April 9: Mr. Johnson meets Ukrainian President Volodymyr Zelenskyy in Kyiv, pledging a new package of military and economic support. Mr. Johnson’s staunch support for Ukraine after Russia’s invasion helps bolster Mr. Johnson and his supporters, who argue the government should not focus on domestic political squabbles.

April 12: Mr. Johnson is fined 50 pounds ($63) for attending one of the lockdown parties. Mr. Johnson apologises but insists he didn’t know he was breaking the rules.

May 22: Findings of the “Partygate” investigation are published, detailing 16 gatherings at Mr. Johnson’s home and office and other government offices between May 2020 and April 2021, at a time when millions of people were unable to see friends and family.

June 6: Mr. Johnson narrowly wins a vote of no confidence, with Conservative lawmakers voting 211—148 to back him. The scale of the revolt — some 41% voted against him — shakes his grip on power.

June 15: Christopher Geidt quits as ethics adviser to Mr.
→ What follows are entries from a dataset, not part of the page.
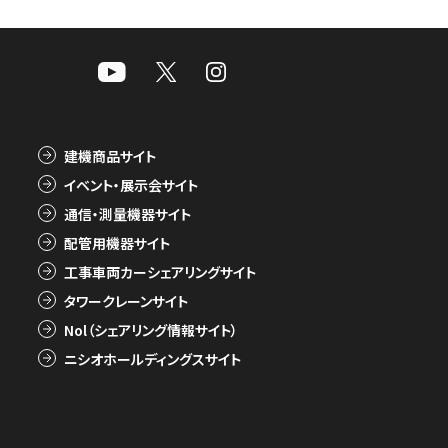
建機商品サイト
イベント・展示会サイト
通信・測量機器サイト
配管用機器サイト
工事車両カーシェアリングサイト
タワークレーンサイト
Nol（シェアリング情報サイト）
ニシオホールディングスサイト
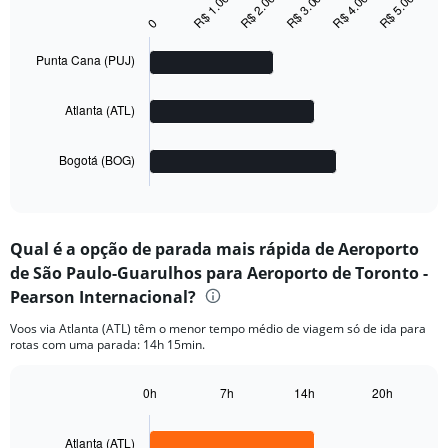
R$ 5.000
R$ 2.000
R$ 4.000
R$ 1.000
R$ 3.000
graphic.
chart
0
with
3
Punta Cana (PUJ)
bars.
The
Atlanta (ATL)
chart
has
1
Bogotá (BOG)
X
End
of
axis
interactive
displaying
chart
categories.
Qual é a opção de parada mais rápida de Aeroporto
Range:
de São Paulo-Guarulhos para Aeroporto de Toronto -
3
categories.
Pearson Internacional?
The
chart
Voos via Atlanta (ATL) têm o menor tempo médio de viagem só de ida para
rotas com uma parada: 14h 15min.
has
1
Y
0h
7h
14h
20h
axis
Bar
Chart
displaying
graphic.
chart
with
values.
Atlanta (ATL)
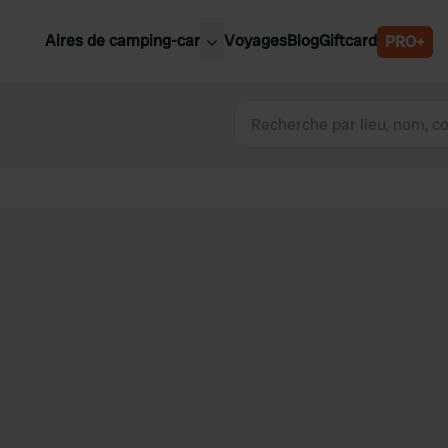
Aires de camping-car
Voyages
Blog
Giftcard
PRO+
leures aires de camping-car
Belgique
Slovénie
Autriche
Suède
e
Suisse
Johnson, accusing the Conservative government of planning to flout conduct rules.

June 24: Mr. Johnson’s Conservatives lose two former strongholds to opposition parties in special elections.

June 29: Parliament’s cross-party Privileges Committee issues a call for evidence for a probe into whether Mr. Johnson misled Parliament over lockdown parties.
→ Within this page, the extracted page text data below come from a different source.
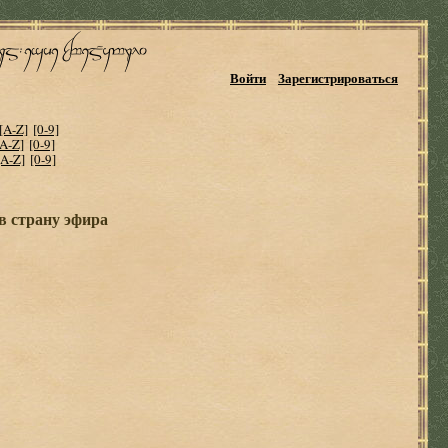
Войти
Зарегистрироваться
[A-Z]
[0-9]
[A-Z]
[0-9]
[A-Z]
[0-9]
в страну эфира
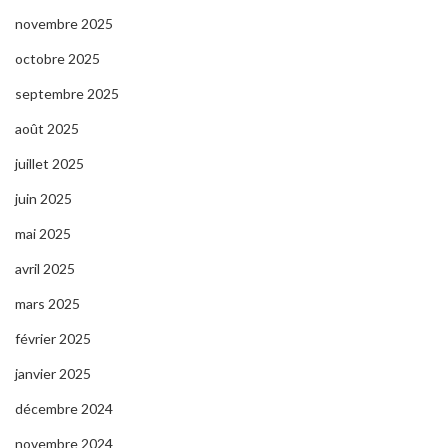
novembre 2025
octobre 2025
septembre 2025
août 2025
juillet 2025
juin 2025
mai 2025
avril 2025
mars 2025
février 2025
janvier 2025
décembre 2024
novembre 2024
June 30: Lawmaker Chris Pincher resigns as Conservative Deputy Chief Whip amid allegations he assaulted two guests at a private members club in London. Previous sexual misconduct allegations emerge about Mr. Pincher. Questions swirl about whether Mr. Johnson knew about the claims when Mr. Pincher was given the job.

July 5: Mr. Johnson apologises for his handling of the Mr. Pincher scandal and says he had forgotten about being told of the allegations. Two of Mr. Johnson’s most senior Cabinet ministers, Treasury Chief Rishi Sunak and Health Secretary Sajid Javid, quit the government.
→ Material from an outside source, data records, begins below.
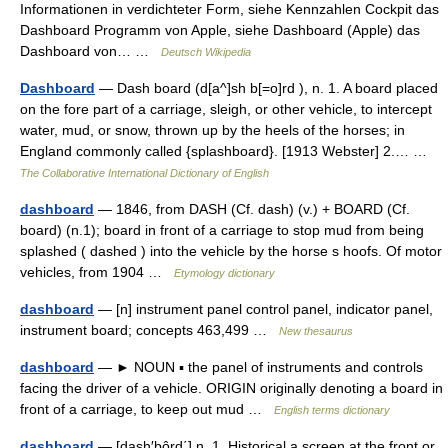
Informationen in verdichteter Form, siehe Kennzahlen Cockpit das
Dashboard Programm von Apple, siehe Dashboard (Apple) das
Dashboard von… …
Deutsch Wikipedia
Dashboard
— Dash board (d[a^]sh b[=o]rd ), n. 1. A board placed
on the fore part of a carriage, sleigh, or other vehicle, to intercept
water, mud, or snow, thrown up by the heels of the horses; in
England commonly called {splashboard}. [1913 Webster] 2.… …
The Collaborative International Dictionary of English
dashboard
— 1846, from DASH (Cf. dash) (v.) + BOARD (Cf.
board) (n.1); board in front of a carriage to stop mud from being
splashed ( dashed ) into the vehicle by the horse s hoofs. Of motor
vehicles, from 1904 …
Etymology dictionary
dashboard
— [n] instrument panel control panel, indicator panel,
instrument board; concepts 463,499 …
New thesaurus
dashboard
— ► NOUN ▪ the panel of instruments and controls
facing the driver of a vehicle. ORIGIN originally denoting a board in
front of a carriage, to keep out mud …
English terms dictionary
dashboard
— [dash′bôrd΄] n. 1. Historical a screen at the front or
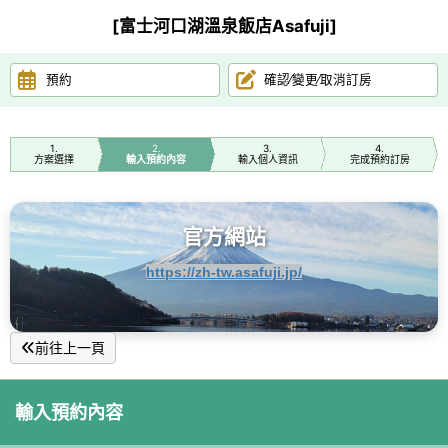
[富士河口湖溫泉飯店Asafuji]
預約
確認∕變更∕取消訂房
1
2
3
4
方案選擇
輸入預約內容
輸入個人資訊
完成預約訂房
官方網站
https://zh-tw.asafuji.jp/
前往上一頁
輸入預約內容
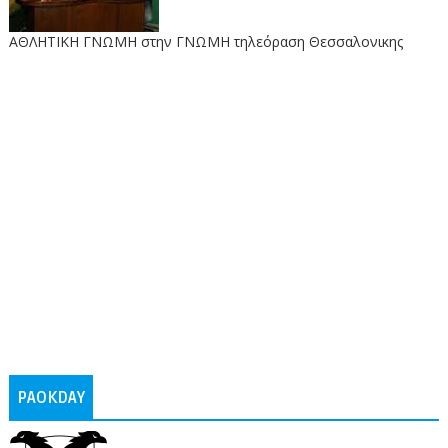
ΑΘΛΗΤΙΚΗ ΓΝΩΜΗ στην ΓΝΩΜΗ τηλεόραση Θεσσαλονικης
PAOKDAY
July 6: Some three dozen junior Ministers resign from the government, attacking Mr. Johnson’s leadership.

July 7: Mr. Johnson resigns as Conservative Party leader, but plans to remain as Prime Minister while the leadership contest is held.

Sept 6: Mr. Johnson leaves office, replaced by Liz Truss.

Oct. 25: Mr. Sunak replaces Ms. Truss as Prime Minister after her tax-cutting economic plans caused turmoil on financial markets.

November 2022: Mr. Johnson begins stepping up speaking engagements that take him around the world from India to Nigeria to Singapore to the United States. During the current Parliamentary term, he reports earning 2.7 million pounds ($3.4 million) from speaking engagements.

March 3, 2023: A U.K. Parliamentary committee says evidence suggests Mr. Johnson repeatedly misled Parliament about his knowledge of lockdown-breaking parties at his Downing Street office.

March 22: Mr. Johnson insists “hand on heart” that he never lied to lawmakers about rule-breaking government parties, mounting a robust defence at a hearing that could damage or even end his tumultuous political career.

June 9, 2023: Mr. Johnson resigns his Parliamentary seat after receiving report on lockdown plans.